OBJECTIVE 1:
Answer these questions from the passage on disposing of shares.
(a) What do you make on your shareholding when an administrator or liquidator makes a written declaration that a company's shares are worthless?
(b) If you dispose of shares you received as a gift, what must you use as the first element of your cost base?
(c) When you gift your shares, what are your capital proceeds?
OBJECTIVE 2: Extend the passage on disposing of shares with the next few sentences after its final one.

DOCUMENT PASSAGE:
-----
Disposing of shares

Midcoast Financial Planning • August 20, 2024

How to dispose of shares


You can dispose of your shares in the following ways:


  • selling them
  • giving them away ( gifting shares )
  • transferring them to a spouse as the result of a breakdown in your marriage or relationship
  • through share buy-backs
  • through mergers, takeovers and demergers
  • because the company goes into liquidation.


It’s important you keep records of acquiring and disposing of shares.


Capital gains and losses when disposing of shares


You are likely to make either a capital gain or capital loss when you dispose of your shares. You must report the total current year capital gains, net capital losses carried forward to later income years and the  net capital gain  in the tax return for the income year you dispose of the shares.


You make a capital gain when your capital proceeds are more than your  cost base  (costs of acquiring, owning and disposing of shares). Your capital proceeds are either the:


  • money you receive when you sell your shares
  • value of the shares when you gift your shares.


You may be able to reduce your capital gain if you either:


  • owned your shares for at least 12 months
  • gifted them to a deductible gift recipient, provided both
  • they are valued at less than $5,000
  • you acquired them at least 12 months earlier.


If the  capital proceeds  are less than the cost base, you will need to work out the  reduced cost base  first. Then, if the reduced cost base is:


  • more than the capital proceeds, the difference is a capital loss
  • less than the capital proceeds, there is neither a capital gain nor a capital loss.


You also make a capital loss on your shareholding when an administrator or liquidator makes a written declaration that a company’s  shares are worthless.


You are entitled to reduce your capital gains by capital losses, including any carry forward capital losses (apart from capital losses made in respect of  personal use assets  and  collectables ).


If you are carrying on a business of share trading and have losses on shares when you dispose of them, you may be able  to claim the loss  as a deduction in your tax return.


Shares you received as a gift


If you dispose of shares you received as a gift, you must use the shares’ market value on the day that you received them as the first element of your cost base when working out your capital gain or loss.


Shares you give as a gift


If you give shares away as a gift, treat the shares as if you disposed of them at their market value on the day you gave this gift. This means a  capital gains tax (CGT) event  occurs and you must include any capital gain or loss in your tax return for the income year you gave away the shares.
-----
INFORMATION PROVIDED:
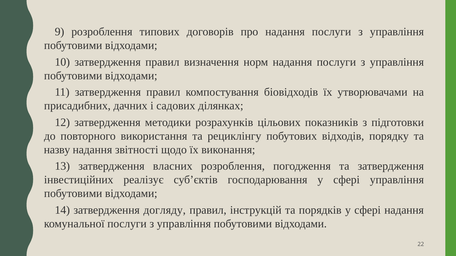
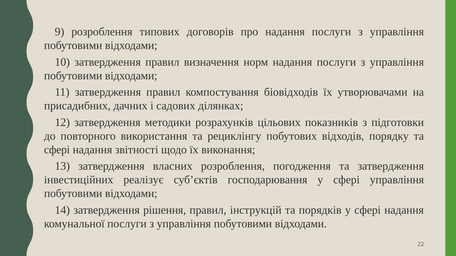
назву at (57, 150): назву -> сфері
догляду: догляду -> рішення
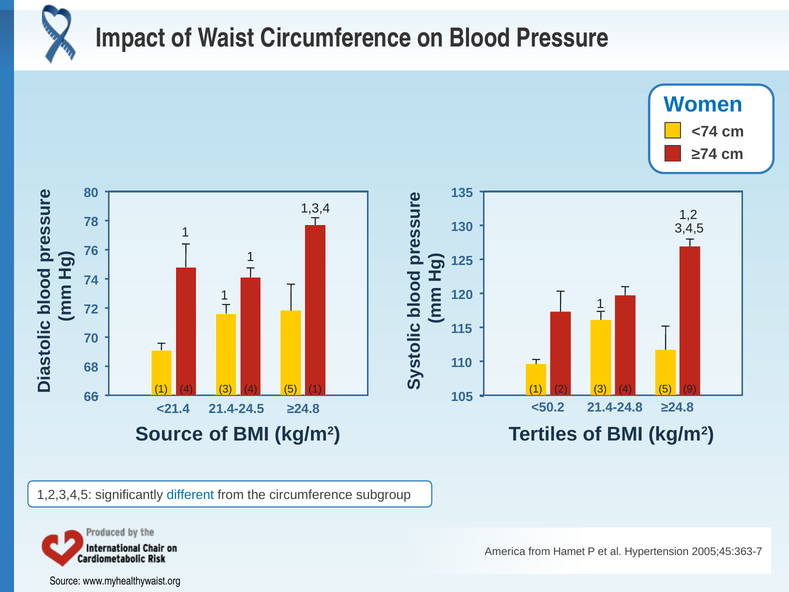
-----
EXERCISE RESULT 1:
(a) A capital loss.
(b) The shares' market value on the day you received them.
(c) The value of the shares.

EXERCISE RESULT 2:
Example: gifting shares


On 4 January 2024, Mark bought shares at a cost of $45,000, including brokerage.


On 18 June 2024, Mark gifts all of these shares to his wife. The shares have a market value of $50,000 on 18 June 2024.


Since this gift is a CGT event, Mark needs to calculate his capital gain or capital loss for the 2023–24 income year. He must use $45,000 as the cost base of the shares and $50,000 (the market value of the shares on the day he gifted them) as the capital proceeds. Therefore, Mark makes a capital gain of $5,000. Since he did not own these shares for at least 12 months, he doesn’t qualify for a CGT discount of 50%. That is, Mark cannot reduce his capital gain of $5,000 by $2,500.


As he has no other CGT event, and no capital losses (in, or carried forward to, 2023–24), Mark enters the following at question 18 of the supplementary section in his 2024 tax return (paper tax return):


  • $5,000 at label H (Total current year capital gains), and
  • $5,000 at label A (Net capital gain). This means $5,000 of net capital gain gets added to his assessable income.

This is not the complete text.